Due to the United States government’s immigration and customs Securitate, a 14-day-old baby boy with a serious heart condition, whose life was supposed to have been saved by emergency medical care, is dead.

PAGO PAGO, American Samoa— American Samoa’s delegate to the U.S. Congress is calling for an investigation into the death of a baby at Honolulu International Airport.

Delegate Eni Faleomavaega has asked the Department of Homeland Security to begin an investigation into death of 14-day-old Michael Tony Futi last Friday.

The baby had been flown to Honolulu for emergency heart surgery. He died while detained inside a customs’ room at the Honolulu airport with his mother and a nurse.

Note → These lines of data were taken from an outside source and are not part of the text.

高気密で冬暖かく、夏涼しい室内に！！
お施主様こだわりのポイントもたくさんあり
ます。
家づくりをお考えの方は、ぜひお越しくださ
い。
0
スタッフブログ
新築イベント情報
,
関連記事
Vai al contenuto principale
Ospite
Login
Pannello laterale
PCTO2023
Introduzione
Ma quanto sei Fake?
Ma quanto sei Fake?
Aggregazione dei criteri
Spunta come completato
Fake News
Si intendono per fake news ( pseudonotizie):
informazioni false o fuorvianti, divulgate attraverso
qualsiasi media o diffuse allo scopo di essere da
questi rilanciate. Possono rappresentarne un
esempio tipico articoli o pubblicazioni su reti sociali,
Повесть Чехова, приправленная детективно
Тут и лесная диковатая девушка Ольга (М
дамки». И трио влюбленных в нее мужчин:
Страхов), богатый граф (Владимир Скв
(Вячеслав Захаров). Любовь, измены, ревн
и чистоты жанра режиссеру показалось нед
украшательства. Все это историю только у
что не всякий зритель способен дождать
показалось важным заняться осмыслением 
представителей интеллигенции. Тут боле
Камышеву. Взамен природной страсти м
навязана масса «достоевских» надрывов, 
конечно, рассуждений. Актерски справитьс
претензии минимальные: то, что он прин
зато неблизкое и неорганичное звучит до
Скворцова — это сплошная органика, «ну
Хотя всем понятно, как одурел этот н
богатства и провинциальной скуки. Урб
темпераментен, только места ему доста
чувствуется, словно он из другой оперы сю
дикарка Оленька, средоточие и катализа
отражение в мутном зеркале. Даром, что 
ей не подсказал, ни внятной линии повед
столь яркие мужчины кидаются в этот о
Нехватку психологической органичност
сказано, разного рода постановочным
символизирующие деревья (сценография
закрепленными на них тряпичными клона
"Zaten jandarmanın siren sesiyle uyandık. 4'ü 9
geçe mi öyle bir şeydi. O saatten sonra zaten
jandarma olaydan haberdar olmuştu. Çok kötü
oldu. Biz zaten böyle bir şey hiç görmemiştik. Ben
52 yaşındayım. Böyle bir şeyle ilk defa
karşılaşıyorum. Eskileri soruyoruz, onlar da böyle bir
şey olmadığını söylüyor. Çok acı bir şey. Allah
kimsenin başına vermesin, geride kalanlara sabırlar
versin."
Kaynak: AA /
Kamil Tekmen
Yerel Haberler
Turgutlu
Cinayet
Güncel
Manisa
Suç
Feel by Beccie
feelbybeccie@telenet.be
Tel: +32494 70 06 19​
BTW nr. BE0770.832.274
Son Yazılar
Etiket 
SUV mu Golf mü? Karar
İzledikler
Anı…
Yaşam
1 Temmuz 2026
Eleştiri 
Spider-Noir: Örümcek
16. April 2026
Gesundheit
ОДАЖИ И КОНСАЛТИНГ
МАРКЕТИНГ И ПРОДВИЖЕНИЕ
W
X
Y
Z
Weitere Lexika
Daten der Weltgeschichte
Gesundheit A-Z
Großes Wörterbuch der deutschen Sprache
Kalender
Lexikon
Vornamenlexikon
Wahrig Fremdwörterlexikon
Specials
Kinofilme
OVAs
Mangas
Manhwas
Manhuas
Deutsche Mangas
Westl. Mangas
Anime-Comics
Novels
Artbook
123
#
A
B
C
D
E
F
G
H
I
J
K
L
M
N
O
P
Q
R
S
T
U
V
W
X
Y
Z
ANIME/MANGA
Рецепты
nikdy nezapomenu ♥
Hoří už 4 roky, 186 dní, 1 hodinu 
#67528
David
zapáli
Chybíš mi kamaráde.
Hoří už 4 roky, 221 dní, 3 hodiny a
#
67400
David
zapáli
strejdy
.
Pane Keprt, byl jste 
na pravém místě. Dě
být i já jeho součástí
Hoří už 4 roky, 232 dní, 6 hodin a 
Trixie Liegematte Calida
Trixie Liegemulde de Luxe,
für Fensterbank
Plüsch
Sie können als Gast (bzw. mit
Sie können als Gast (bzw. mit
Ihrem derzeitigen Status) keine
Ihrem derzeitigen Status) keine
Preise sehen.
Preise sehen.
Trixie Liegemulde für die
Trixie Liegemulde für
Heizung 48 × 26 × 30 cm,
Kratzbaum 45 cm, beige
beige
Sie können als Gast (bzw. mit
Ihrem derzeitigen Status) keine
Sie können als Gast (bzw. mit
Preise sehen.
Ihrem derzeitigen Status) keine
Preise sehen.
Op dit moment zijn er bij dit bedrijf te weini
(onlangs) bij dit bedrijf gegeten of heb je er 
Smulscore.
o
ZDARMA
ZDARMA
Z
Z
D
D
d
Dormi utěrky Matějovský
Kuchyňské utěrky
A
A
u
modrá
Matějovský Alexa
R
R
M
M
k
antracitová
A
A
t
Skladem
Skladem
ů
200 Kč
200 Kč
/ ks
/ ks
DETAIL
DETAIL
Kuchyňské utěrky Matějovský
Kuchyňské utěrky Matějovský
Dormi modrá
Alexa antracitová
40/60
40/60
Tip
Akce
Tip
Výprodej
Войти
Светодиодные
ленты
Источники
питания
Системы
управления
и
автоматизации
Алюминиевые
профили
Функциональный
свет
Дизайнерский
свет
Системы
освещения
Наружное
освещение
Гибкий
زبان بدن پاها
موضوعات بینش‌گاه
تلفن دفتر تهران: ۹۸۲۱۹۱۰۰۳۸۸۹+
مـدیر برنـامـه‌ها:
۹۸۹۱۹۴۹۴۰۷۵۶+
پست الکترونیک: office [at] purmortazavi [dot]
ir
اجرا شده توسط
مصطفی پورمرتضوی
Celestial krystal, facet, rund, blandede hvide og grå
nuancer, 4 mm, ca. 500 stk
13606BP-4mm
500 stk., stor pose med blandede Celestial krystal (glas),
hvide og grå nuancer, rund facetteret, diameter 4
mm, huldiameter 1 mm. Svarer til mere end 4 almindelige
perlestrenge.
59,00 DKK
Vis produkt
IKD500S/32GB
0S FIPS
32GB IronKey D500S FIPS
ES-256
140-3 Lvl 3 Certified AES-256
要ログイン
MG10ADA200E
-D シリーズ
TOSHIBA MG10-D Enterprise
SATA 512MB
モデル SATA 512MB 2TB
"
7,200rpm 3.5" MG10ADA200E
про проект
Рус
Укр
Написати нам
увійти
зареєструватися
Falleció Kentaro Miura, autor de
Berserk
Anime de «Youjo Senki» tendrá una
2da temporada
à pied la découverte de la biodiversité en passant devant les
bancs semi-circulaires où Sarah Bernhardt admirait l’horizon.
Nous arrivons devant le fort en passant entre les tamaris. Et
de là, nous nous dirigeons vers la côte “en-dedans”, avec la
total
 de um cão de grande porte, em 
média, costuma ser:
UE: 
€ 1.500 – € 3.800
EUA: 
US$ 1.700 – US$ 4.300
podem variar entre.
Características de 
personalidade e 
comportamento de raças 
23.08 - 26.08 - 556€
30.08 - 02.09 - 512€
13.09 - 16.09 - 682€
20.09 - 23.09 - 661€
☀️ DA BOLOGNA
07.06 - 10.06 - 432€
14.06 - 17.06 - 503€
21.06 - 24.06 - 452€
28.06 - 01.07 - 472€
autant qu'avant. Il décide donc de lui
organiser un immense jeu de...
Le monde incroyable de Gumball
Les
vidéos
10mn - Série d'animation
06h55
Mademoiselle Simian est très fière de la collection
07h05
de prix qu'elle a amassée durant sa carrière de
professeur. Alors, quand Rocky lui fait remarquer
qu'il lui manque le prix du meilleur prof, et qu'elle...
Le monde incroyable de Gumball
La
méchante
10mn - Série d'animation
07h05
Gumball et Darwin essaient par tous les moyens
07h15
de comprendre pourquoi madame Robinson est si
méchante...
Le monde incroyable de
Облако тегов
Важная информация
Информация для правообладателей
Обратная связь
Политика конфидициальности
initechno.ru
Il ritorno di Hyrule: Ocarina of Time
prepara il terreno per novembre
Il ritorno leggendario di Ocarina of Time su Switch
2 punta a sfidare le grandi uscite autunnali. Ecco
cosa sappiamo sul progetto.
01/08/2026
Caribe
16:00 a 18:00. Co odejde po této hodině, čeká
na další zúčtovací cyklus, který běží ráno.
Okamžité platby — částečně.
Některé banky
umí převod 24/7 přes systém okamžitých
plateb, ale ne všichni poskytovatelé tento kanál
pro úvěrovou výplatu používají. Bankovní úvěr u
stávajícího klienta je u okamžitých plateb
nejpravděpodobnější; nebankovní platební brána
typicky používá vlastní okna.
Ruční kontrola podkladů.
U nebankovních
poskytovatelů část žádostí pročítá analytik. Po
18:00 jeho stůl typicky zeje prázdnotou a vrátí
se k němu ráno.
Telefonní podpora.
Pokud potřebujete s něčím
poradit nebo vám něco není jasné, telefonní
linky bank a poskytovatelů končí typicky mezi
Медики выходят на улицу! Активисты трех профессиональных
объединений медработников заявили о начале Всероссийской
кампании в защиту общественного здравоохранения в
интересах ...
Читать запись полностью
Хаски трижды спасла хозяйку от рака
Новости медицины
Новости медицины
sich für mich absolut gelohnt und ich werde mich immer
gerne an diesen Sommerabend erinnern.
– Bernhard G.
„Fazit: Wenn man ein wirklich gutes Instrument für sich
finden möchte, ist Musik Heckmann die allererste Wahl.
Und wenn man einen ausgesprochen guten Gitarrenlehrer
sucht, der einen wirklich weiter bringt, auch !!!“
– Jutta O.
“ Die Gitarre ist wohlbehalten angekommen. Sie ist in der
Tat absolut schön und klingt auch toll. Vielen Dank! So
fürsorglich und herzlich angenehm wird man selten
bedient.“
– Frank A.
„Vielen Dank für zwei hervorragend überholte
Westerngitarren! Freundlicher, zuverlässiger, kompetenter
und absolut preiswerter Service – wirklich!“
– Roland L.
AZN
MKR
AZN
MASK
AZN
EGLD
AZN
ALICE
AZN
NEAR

Associated Press (2008-02-15): Baby detained, dies in Honolulu airport; child had been flown in for emergency heart surgery, official says

The family plans to sue the federal government for compensation. They certainly deserve it. But if their case isn’t thrown out of court on the excuse of sovereign immunity—which is what will probably happen—then the unaccountable thugs who murdered this family’s baby boy still won’t pay a damned cent for what they did. What they’ll do, public servants that they are, is to help themselves to tax money to cover the pay-out, thus sticking the rest of us, who had nothing to do with their asinine security theater or their callous indifference to human life, with the bill.